Learning to Detect Every Thing in an Open World

Kuniaki Saito1     Ping Hu1     Trevor Darrell2     Kate Saenko1, 3   

1. Boston University     2. University of California, Berkeley     3. MIT-IBM Watson AI Lab    

Paper | Code | Another Demo Video


Abstract

Many open-world applications require the detection of novel objects, yet state-of-the-art object detection and instance segmentation networks do not excel at this task. The key issue lies in their assumption that regions without any annotations should be suppressed as negatives, which teaches the model to treat the unannotated objects as background. To address this issue, we propose a simple yet surprisingly powerful data augmentation and training scheme we call Learning to Detect Every Thing (LDET). To avoid suppressing hidden objects (background objects that are visible but unlabeled), we paste annotated objects on a background image sampled from a small region of the original image. Since training solely on such synthetically-augmented images suffers from domain shift, we decouple the training into two parts: 1) training the region classification and regression head on augmented images, and 2)~training the mask heads on original images. In this way, a model does not learn to classify hidden objects as background while generalizing well to real images. LDET leads to significant improvements on many datasets in the open-world instance segmentation task, outperforming baselines on cross-category generalization on COCO, as well as cross-dataset evaluation on UVO and Cityscapes.

paper thumbnail

Paper

arxiv, 2021.

Citation

Kuniaki Saito, Ping Hu, Trevor Darrell, Kate Saenko.
"Learning to Detect Every Thing in an Open World ". Bibtex

Code




Open World Instance Segmentation

State-of-the-art object detectors are designed to detect objects, which are given annotations in dataset, while they do not excel at detecting novel objects. However, many applications require to localize objects though it may not be necessary to identify their categories. In the open world instance segmentation, the model needs to localize novel objects in the scene.

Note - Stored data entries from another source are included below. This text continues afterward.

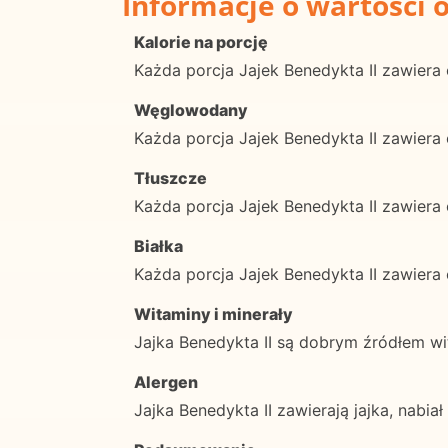
Informacje o wartości 
Kalorie na porcję
Każda porcja Jajek Benedykta II zawiera 
Węglowodany
Każda porcja Jajek Benedykta II zawie
Tłuszcze
Każda porcja Jajek Benedykta II zawiera
Białka
Każda porcja Jajek Benedykta II zawiera
Witaminy i minerały
Jajka Benedykta II są dobrym źródłem wit
Alergen
Jajka Benedykta II zawierają jajka, nabiał 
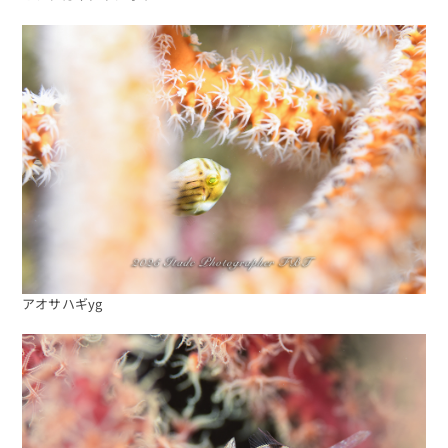
海日記を見る
海況をチェック
アオサハギyg
予約する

Challenge in Open World Instance Segmentation


What limits the ability of detectors to locate novel objects? First, most datasets do not annotate all objects in a scene. The above is the images from COCO. The colored boxes are annotated while other regions are not. Note that there are many unlabeled objects (marked with white dashed boxes) in the scene. Then, the detectors are trained to suppress the unlabeled objects as "background". This discourages the detectors to detect novel objects.

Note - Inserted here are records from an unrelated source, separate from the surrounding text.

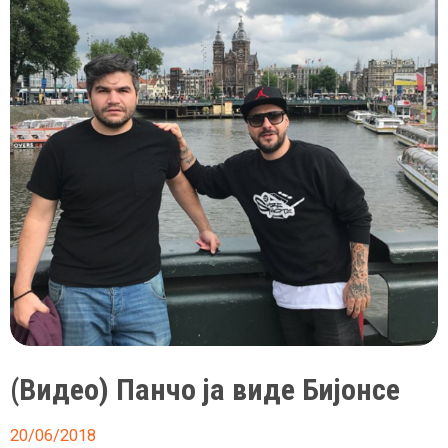
кон
фановите
на
Ајакс
(Видео) Панчо ја виде Бијонсе
20/06/2018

Data Augmentation: Background Erasing


First, to avoid suppressing unlabeled objects as background, we propose to erase them by using the mask of foreground objects. We paste foreground objects on a background image and train a detector on the synthesized image. Since we need a background image, which does not contain foreground objects, we propose to create it by cropping a patch from a small region of the input image. But, the synthesized images look totally different from real images, which makes the trained detector work poor on real images.


Decoupled Training


To handle the domain-shift between synthesized and real images, we propose to decouple the training into two parts: 1) training detector losses on synthesized images, 2) training mask loss on real images. In this way, the detector will not suppress unlabeled objects as background while it will generalize well to real images thanks to the mask loss.


Experiments


This is the result of models trained on VOC categories of COCO (VOC-COCO) or whole COCO, and tested on UVO. LDET improves on Mask RCNN with a large margin in all metrics. Note that LDET trained on VOC-COCO is comparable to or better than Mask RCNN trained on COCO in AR.

Visualization


Models trained on VOC-COCO are tested on COCO validation images. LDET detects novel objects well e.g., giraffe, trash box, pen, kite, and floats.

Objectness Visualization


Visualization of objectness score from region proposal network. Note that LDET predicts the score well while baseline suppresses the objectness of many objects.